Palmers Green

A Memory of Palmers Green.

My grandmother lived at 50 Old Park Road, opposite Bloomfield Park, and I went to school at Franklin House School in Palmerston Road from 1955 to 1960, then the Winchmore Hill Collegiate School from 1960 to 1962.

I used to have sausage and chips in the ABC at the Trianagle and often frequented Bloomfield Park and played football there with my school.

Happy memories indeed of Bloomfield House and looking around the stuffed animals and birds inside with the cafe at the rear of the House and watching the bee hive and bees entering a perspex tunnel., to the hive.

Evans and Davies a main Dept store was sighted off the Triangle and the money tubes would whizz around the store much to my intrigue.

The Queens Cinema was further down the high street and my mother would take take me to see the latest films for children.

Wymans was another stationery store in direct competion with WH Smith and I spent time in both . Moving down the High Street circa 1959, and ending at the Fox pub and smelling the stale beer, wafting into the outside and seeing a legion of patrons through the large open windows of the pub, especially at lunch times. Over the road in the high street I would look into Bricks mans shop and a toy shop, and then G Plan furniture shop and Keating Rumans record and electrical shop. Not forgetting Camera Craft in Fox Lane (where my mother bought my first camera).

I lived near Cockfosters in those days and would take a No 29 bus to the Triangle or a 629 0r 641, trolley bus along Green Lanes to Bowes Road and Winchmore Hill and Enfield. Travelling on my own as a boy was a safe practice then, under the watchful eye of the Conductor.

Palmers Green in the 1950s and 60s was the height of suburbia and for me a special place with long hot summers and a tranquil atmosphere and the best park to explore and ducks on landscaped ponds and a sports track, bandstand and play area swings/slide combined. Bloomfield Park is truly magical and the former Broomfield House set in ornate and landscaped gardens and water features.

Latterly, past 1959 to the mid 1960s, I remember the advent of a Wimpey bar past the Triangle and the change into a evoluting society with the old ABC bakery since long gone as with the old shops in the High Street.

As for my schools, Franklin House at Bowes Road was eventually demolished and the Winchmore Hill Collegiate closed down, adjacent to the former Capitol Cinema.

My grandmother and mother have long since passed and then my father and their memories with Palmers Green live on, with me and my experiences handed down to my children and grandchildren and I hope to take some of them to Bloomfield Park one day and tell them of the adventures, interest and fun that I had there as a boy.

Around Bowes Road, does anyone remember Doms Cafe, Pughs Library in Green Lanes and Norfolk Park, then travelling on to Wood Green, Sellars mens shop, N. Berg mans shop, Kevans outfitters, and the Express Diary at Turnpike Lane. etc?
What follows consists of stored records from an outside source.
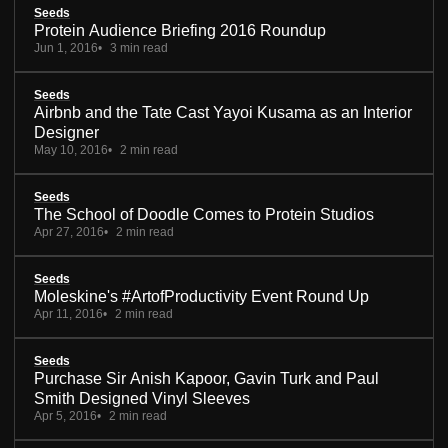
Seeds
Protein Audience Briefing 2016 Roundup
Jun 1, 2016
3 min read
Seeds
Airbnb and the Tate Cast Yayoi Kusama as an Interior
Designer
May 10, 2016
2 min read
Seeds
The School of Doodle Comes to Protein Studios
Apr 27, 2016
2 min read
Seeds
Moleskine's #ArtofProductivity Event Round Up
Apr 11, 2016
2 min read
Seeds
Purchase Sir Anish Kapoor, Gavin Turk and Paul
Smith Designed Vinyl Sleeves
Apr 5, 2016
2 min read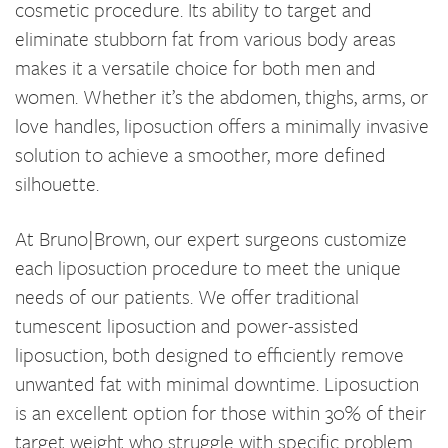
cosmetic procedure. Its ability to target and
eliminate stubborn fat from various body areas
makes it a versatile choice for both men and
women. Whether it’s the abdomen, thighs, arms, or
love handles, liposuction offers a minimally invasive
solution to achieve a smoother, more defined
silhouette.
At Bruno|Brown, our expert surgeons customize
each liposuction procedure to meet the unique
needs of our patients. We offer traditional
tumescent liposuction and power-assisted
liposuction, both designed to efficiently remove
unwanted fat with minimal downtime. Liposuction
is an excellent option for those within 30% of their
target weight who struggle with specific problem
And Oliver Elmers at the end of Wood Green which was a Aladdin's Cave of a shop, selling jokes, collectors stamps, false beards and wigs, musical instruments and sheet music. etc, Broadmeads record shop next to the Wellington public house, the man selling horse meat on stall next to J Sainsbury's store in Wood Green High Street...

I must end here.

Kind Regards
Chris Liddle (age 64 years)
Godmanchester, Cambs.





Added 18 March 2011

#231625

Comments & Feedback

Hello Mr Liddle.
I'm 65 and lived next door to the Fox pub until 1961. The 3 story place is still there, number 409 Green Lanes, but it's a Pizza Hut now on the ground floor. We lived upstairs and it was a green grocers shop then. There was an optician at 407 and a big clock hung off the wall next to our front room on the first floor. The clock had a big pair of spectacles on it. There was a Pay'n'Take shop a few shops down. Me and my sister sometimes climbed up the fence in our back garden to look at the boozers out the back of The Fox.
We used to go to Broomfield Park and I remember the bees and the stuffed animals. It was a lovely place. The bees were amazing to us kids.
I liked watching the trolley buses going past from our front room window, at night they would make sparks on the wires.
After 1961 we moved to Reservoir Road at Oakwood, and Cockfosters was the next station up the line. I used to ride on the underground on my own. You could by a 2p ticket and go all over the place as long as you didn't come out of a station.

I hope you are well, regards from Andrew.